Dearborn Then, Dearborn Again
With President Biden making an appearance in Dearborn, Michigan this past Sunday to give a speech at the 69th annual Detroit Branch NAACP Fight for Freedom dinner, he was greeted with multiple marches and chants asking him to leave the city due to his lack of an explicit call for a ceasefire in the Middle East. While the protests featured the usual jukebox greatest hits calling him “Genocide Joe” and “From the River to the Sea”, this is not the first time that the spotlight has been on the small Michigan city with a population of just under 110,000 people. This Midwest city is the home to roughly 40,000 Muslim Americans, many of whom have become vocally dissatisfied over the United States’ support of Israel in the ongoing war in Gaza, as lukewarm as it has been turning over the past few weeks notwithstanding. What this city does have for it is the potential to either have their residents stay home on Election Day this November which could lead to a potential nightmare scenario for the Democratic Party in handing the state to the presumptive Republican nominee, Donald Trump.
What makes the focus on Dearborn uniquely interesting is that this is not the first time that the city has been a spotlight on Anti-Semitic sentiment in the United States. The city first vaulted itself into the spotlight of anti-Semitism when Henry Ford, the namesake of the Ford Motor Company took over the publishing of the Dearborn Independent in the late 1910’s and early 1920’s where he coopted the local newspaper outlet to spout vicious conspiracy theories against Jews in the United States and around the world. It was this newspaper that also reintroduced the notorious Protocols of the Elders of Zion into the public’s consciousness and the newspaper’s publications were so popular in Nazi Germany that they published a collection of articles in a four-volume set titled the International Jew and subsequently served as the inspiration for Mein Kampf. Furthermore, Adolf Hitler’s enthusiasm for the writing of the Dearborn Independent were evidenced by the very fact that he issued the Golden Eagle to Henry Ford in honor of the auto magnate’s 75th birthday.

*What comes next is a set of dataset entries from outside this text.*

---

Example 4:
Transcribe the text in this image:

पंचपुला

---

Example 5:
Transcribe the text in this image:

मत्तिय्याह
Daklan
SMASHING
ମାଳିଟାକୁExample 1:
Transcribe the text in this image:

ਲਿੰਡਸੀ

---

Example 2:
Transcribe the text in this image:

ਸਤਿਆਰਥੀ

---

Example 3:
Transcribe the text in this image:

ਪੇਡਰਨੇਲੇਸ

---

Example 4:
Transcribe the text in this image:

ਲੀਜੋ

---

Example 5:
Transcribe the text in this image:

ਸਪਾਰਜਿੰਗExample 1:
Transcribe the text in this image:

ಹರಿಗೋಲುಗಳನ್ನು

Now as we fast forward a little more than 100 years later, the city of Dearborn is continuing these anti-Semitic traditions as seen in early April when they celebrated Al-Quds Day, a day created by Ayatollah Khomeini in 1979 which encourages the widespread protesting and advocating for terrorism specifically aimed at Israel and the Zionist movement. The protest, which took place outside the Henry Ford Centennial Library, featured a wide array of signs calling not only for the Death of Israel but Death to America as well, in addition to speeches praising Hamas and encouraging attendees to return to the practice of a true Islam that encourages armed struggle against all those deemed the enemies of Allah. Similar protests took place the same weekend in New York City and various other cities around the United States all with the same goals and chants.
As the situation continues to develop and the protests against Israel shift to becoming more vocally against the White House’s policies, it will be interesting to continue to watch how President Biden attempts to maintain his mixed messaging regarding the conflict, on the one hand attempting to placate the radical fringes of his party’s voting base while avoiding a total abandonment of the United States’ most critical ally in the Middle East region in addition to sending a signal that he intends to revoke his support of selling crucial military supplies to Israel, a move that will all but lock the Democratic Party entirely out of courting the Jewish voting blocs this Fall.